_TASK REQUIREMENTS_: Write the next part of the account of the Nantucket weekend, starting right after its last sentence about the crowded waiting area.

The Above series of pictures pretty much depicts the events that happened between 10pm and 2am. Its just hard to turn 'we drank beer and danced like morons' into an entire paragraph.

Ah the next morning - waking up not realizing where the hell you are and the proud owner of a sinful headache, not to mention that your wallet is pretty much empty and you may or may not owe everyone apologies.

We ultimately decided to face the harsh daylight and enjoy some lunch. Pretty much everyone ordered fish and chips. Not really because anyone even wanted to eat it, but goddammit this was Nantucket and it's what you're supposed to do. Just the same way that if you went to Coney Island, it would be your patriotic duty to stuff your gullet with hot dogs.

I spent my lunch staring at this topless mermaid.

Like it or not, it was now time to go home. Average joes like us had to get back to work, and everyone else had to get back to designing new hedge mazes for their mansions. We got to the waiting area a little early - however soon enough this entire place was filled with trophy wives and fat children.

_RAW DATA_:

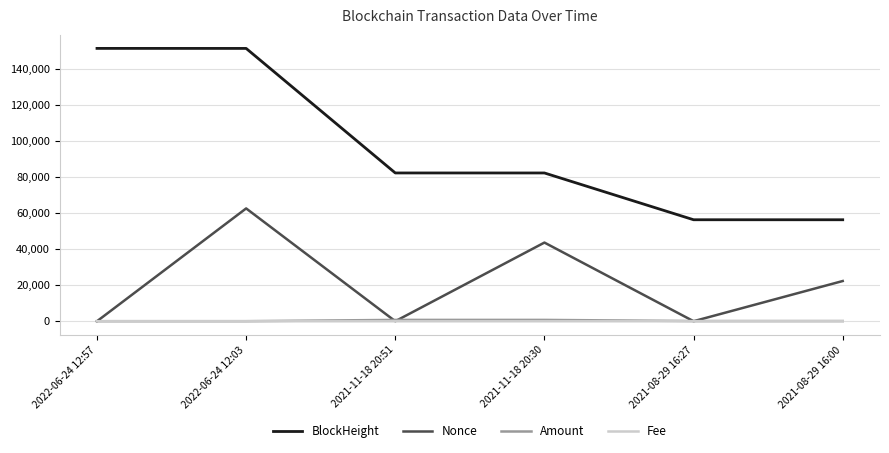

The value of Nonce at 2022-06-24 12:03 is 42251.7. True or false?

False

_EXERCISE RESPONSE_:
This line of cars is waiting to be loaded onto the boat for transportation back to the mainland. Some people are actually rich enough to do this.

We did however get one last thrill for the price of admission that weekend. About halfway through the ride, everyone felt the boat make a sudden turn. There was something in the water! In the middle of nowhere! I was secretly hoping for a dead body, but eventually turned out to be a dead dolphin. The boat did a huge circle around it, and then went back on course. I am sure however that we were mere minutes away from seeing a great white shark attack the shit out of it, which would have been the greatest thing to happen ever.